Soy agradecido, pero confieso que no me he comido las uvas. Que llevo años sin comérmelas. El ritmo de uva por campanada es inhumano y no me creo que la docena de meses vaya a ser más venturosa por la correcta ejecución del arte de deglutir frutas, con piel y pepitas incluidas y con cuidado de no confundir los cuartos (que alguien me explique qué diablos son y para qué se necesita ese tañer) con cada uno de los golpes secos en el reloj de la Puerta del Sol. En mi familia me piden que no sea aguafiestas, que se trata de una tradición. También es costumbre portar una prenda interior roja y juro por mis ancestros que ni he caído ni caeré en la tentación. También es costumbre beber champán con una joya de oro entre las burbujas, y no pienso hacer semejante memez. También es costumbre poner el pie de determinada manera, dar unas vueltas sobre los talones, ver la enésima repetición de los números de Martes y Trece, abotargarase frente al televisor y cogerse una cogorza de espanto en uno de los múltiples cotillones en los que más te vale no quitarte el abrigo, pues suele hacer un frío de bigotes, y no entra en mis planes cambiar el gusto de irme a la cama a eso de la una o una y media, para entregarme al primer rato del año de dichosa lectura.

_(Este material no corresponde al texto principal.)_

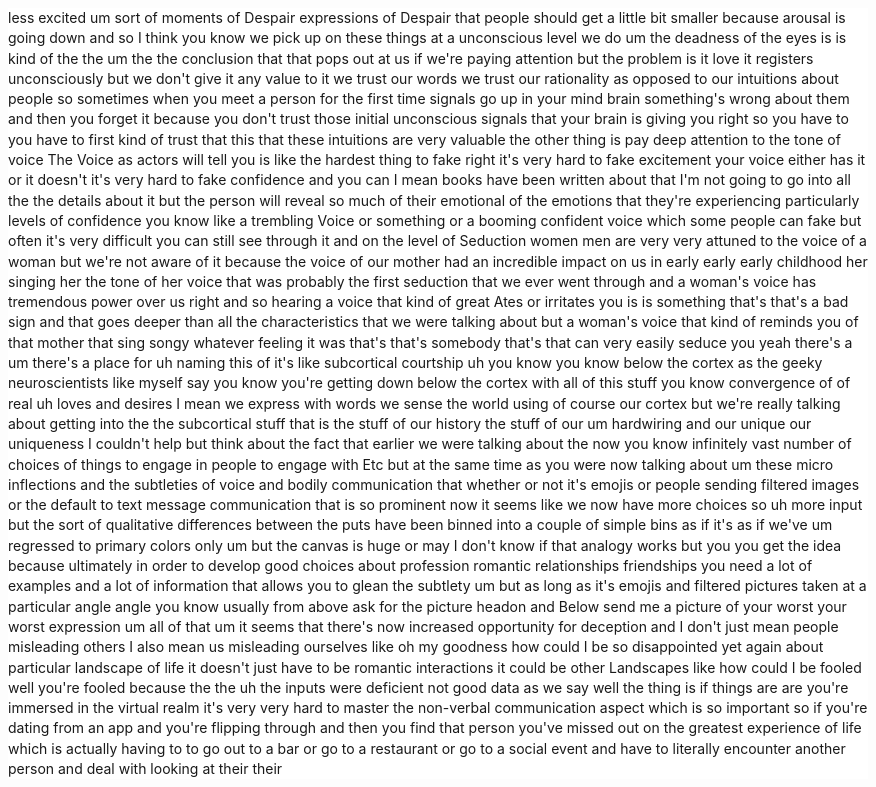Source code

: less excited um sort of moments of Despair expressions of Despair that people
should get a little bit smaller because arousal is going down and so I think you
know we pick up on these things at a unconscious level we do um the deadness of
the eyes is is kind of the the um the the conclusion that that pops out at us if
we're paying attention but the problem is it love it registers unconsciously but
we don't give it any value to it we trust our words we trust our rationality as
opposed to our intuitions about people so sometimes when you meet a person for
the first time signals go up in your mind brain something's wrong about them and
then you forget it because you don't trust those initial unconscious signals
that your brain is giving you right so you have to you have to first kind of
trust that this that these intuitions are very valuable the other thing is pay
deep attention to the tone of voice The Voice as actors will tell you is like
the hardest thing to fake right it's very hard to fake excitement your voice
either has it or it doesn't it's very hard to fake confidence and you can I mean
books have been written about that I'm not going to go into all the the details
about it but the person will reveal so much of their emotional of the emotions
that they're experiencing particularly levels of confidence you know like a
trembling Voice or something or a booming confident voice which some people can
fake but often it's very difficult you can still see through it and on the level
of Seduction women men are very very attuned to the voice of a woman but we're
not aware of it because the voice of our mother had an incredible impact on us
in early early early childhood her singing her the tone of her voice that was
probably the first seduction that we ever went through and a woman's voice has
tremendous power over us right and so hearing a voice that kind of great Ates or
irritates you is is something that's that's a bad sign and that goes deeper than
all the characteristics that we were talking about but a woman's voice that kind
of reminds you of that mother that sing songy whatever feeling it was that's
that's somebody that's that can very easily seduce you yeah there's a um there's
a place for uh naming this of it's like subcortical courtship uh you know you
know below the cortex as the geeky neuroscientists like myself say you know
you're getting down below the cortex with all of this stuff you know convergence
of of real uh loves and desires I mean we express with words we sense the world
using of course our cortex but we're really talking about getting into the the
subcortical stuff that is the stuff of our history the stuff of our um
hardwiring and our unique our uniqueness I couldn't help but think about the
fact that earlier we were talking about the now you know infinitely vast number
of choices of things to engage in people to engage with Etc but at the same time
as you were now talking about um these micro inflections and the subtleties of
voice and bodily communication that whether or not it's emojis or people sending
filtered images or the default to text message communication that is so
prominent now it seems like we now have more choices so uh more input but the
sort of qualitative differences between the puts have been binned into a couple
of simple bins as if it's as if we've um regressed to primary colors only um but
the canvas is huge or may I don't know if that analogy works but you you get the
idea because ultimately in order to develop good choices about profession
romantic relationships friendships you need a lot of examples and a lot of
information that allows you to glean the subtlety um but as long as it's emojis
and filtered pictures taken at a particular angle angle you know usually from
above ask for the picture headon and Below send me a picture of your worst your
worst expression um all of that um it seems that there's now increased
opportunity for deception and I don't just mean people misleading others I also
mean us misleading ourselves like oh my goodness how could I be so disappointed
yet again about particular landscape of life it doesn't just have to be romantic
interactions it could be other Landscapes like how could I be fooled well you're
fooled because the the uh the inputs were deficient not good data as we say well
the thing is if things are are you're immersed in the virtual realm it's very
very hard to master the non-verbal communication aspect which is so important so
if you're dating from an app and you're flipping through and then you find that
person you've missed out on the greatest experience of life which is actually
having to to go out to a bar or go to a restaurant or go to a social event and
have to literally encounter another person and deal with looking at their their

Este transcurrir del tiempo es una llamada mucho más apremiante que la del carrillón del kilómetro cero de nuestra vieja España, para que aprovechemos el momento, cada instante, la suma de nuestros días para convertirlos en una historia que merezca la pena ser contada, un cuerno de la abundancia de cosas buenas: la satisfacción de pasar por el mundo haciendo el bien.

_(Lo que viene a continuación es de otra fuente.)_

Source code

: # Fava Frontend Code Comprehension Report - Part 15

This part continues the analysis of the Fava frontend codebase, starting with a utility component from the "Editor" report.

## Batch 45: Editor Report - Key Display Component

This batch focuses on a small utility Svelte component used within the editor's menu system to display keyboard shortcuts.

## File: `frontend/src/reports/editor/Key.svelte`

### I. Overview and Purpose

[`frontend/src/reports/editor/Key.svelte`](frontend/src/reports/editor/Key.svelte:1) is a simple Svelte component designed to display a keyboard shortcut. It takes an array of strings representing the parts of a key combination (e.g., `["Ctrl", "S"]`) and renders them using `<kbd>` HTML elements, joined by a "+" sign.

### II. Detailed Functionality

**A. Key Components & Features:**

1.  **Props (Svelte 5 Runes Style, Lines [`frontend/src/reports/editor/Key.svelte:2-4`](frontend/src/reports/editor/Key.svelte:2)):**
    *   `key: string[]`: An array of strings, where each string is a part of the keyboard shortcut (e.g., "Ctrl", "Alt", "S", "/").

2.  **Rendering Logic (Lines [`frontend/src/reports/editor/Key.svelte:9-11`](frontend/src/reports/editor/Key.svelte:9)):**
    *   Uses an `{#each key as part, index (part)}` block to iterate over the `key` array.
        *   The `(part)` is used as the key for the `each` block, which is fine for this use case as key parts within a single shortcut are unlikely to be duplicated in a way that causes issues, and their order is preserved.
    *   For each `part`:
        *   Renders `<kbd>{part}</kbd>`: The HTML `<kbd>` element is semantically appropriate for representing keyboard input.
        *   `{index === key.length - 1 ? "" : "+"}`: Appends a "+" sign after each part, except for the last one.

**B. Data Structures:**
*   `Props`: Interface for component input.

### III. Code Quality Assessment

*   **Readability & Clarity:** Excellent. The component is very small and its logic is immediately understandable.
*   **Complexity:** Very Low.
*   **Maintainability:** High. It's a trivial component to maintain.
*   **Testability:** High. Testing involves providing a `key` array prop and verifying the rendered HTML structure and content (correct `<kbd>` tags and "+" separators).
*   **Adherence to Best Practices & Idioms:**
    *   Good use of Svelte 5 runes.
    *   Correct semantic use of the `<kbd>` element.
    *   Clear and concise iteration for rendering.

Me dicen que soy un aburrido. Les contesto que prefiero escoger las emociones a mi antojo. De niño sí, tenía su aquel ponerse un gorrito de cartón, soplar el matasuegras y lanzar la serpentina. El confeti estaba prohibido, por razones obvias: después no es fácil que se lo trague el aspirador. Pero ahora que soy mayor, que me hago mayor, me doy cuenta de que no me va la fiesta por la fiesta sino que detrás de ella tengo que encontrar una causa mayor: la celebración de un evento familiar, la culminación de un esfuerzo, el aniversario de un momento crucial y alegre que cambió para bien el rumbo de nuestra existencia y, sobre todo, el día a día, la fiesta rutinaria de cada jornada, que corresponde con el asombro de estar vivo y poder disfrutar del sol, de la noche, de la esposa y los hijos, de los amigos, de un paisaje, de un animal de compañía, de una afición y de los misterios insoldables que nos abren las puertas a dimensiones exclusivas para el ser humano.
Cabalgamos por la vida a ritmo desbocado, que es un modo literario de reconocer que esto pasa a toda velocidad. Uno parpadea y llega a los cuarenta y seis, que es mi edad, o más lejos aún (que cada lector ponga los años que ha cumplido). Este transcurrir del tiempo es una llamada mucho más apremiante que la del carrillón del kilómetro cero de nuestra vieja España, para que aprovechemos el momento, cada instante, la suma de nuestros días para convertirlos en una historia que merezca la pena ser contada, un cuerno de la abundancia de cosas buenas: la satisfacción de pasar por el mundo haciendo el bien. Y el bien se confecciona en familia, entre amigos, ante un paisaje, junto a un animal de compañía, en el ejercicio de una afición y en la contemplación de esos misterios insondables.
Estamos en 2017, sin marcianos ni anillos de Neptuno. Y aunque creo que la felicidad no se comprime en unidades de tiempo sino que está ligada a un saber vivir, deseo a mis lectores lo mejor de lo mejor durante los próximos doce meses.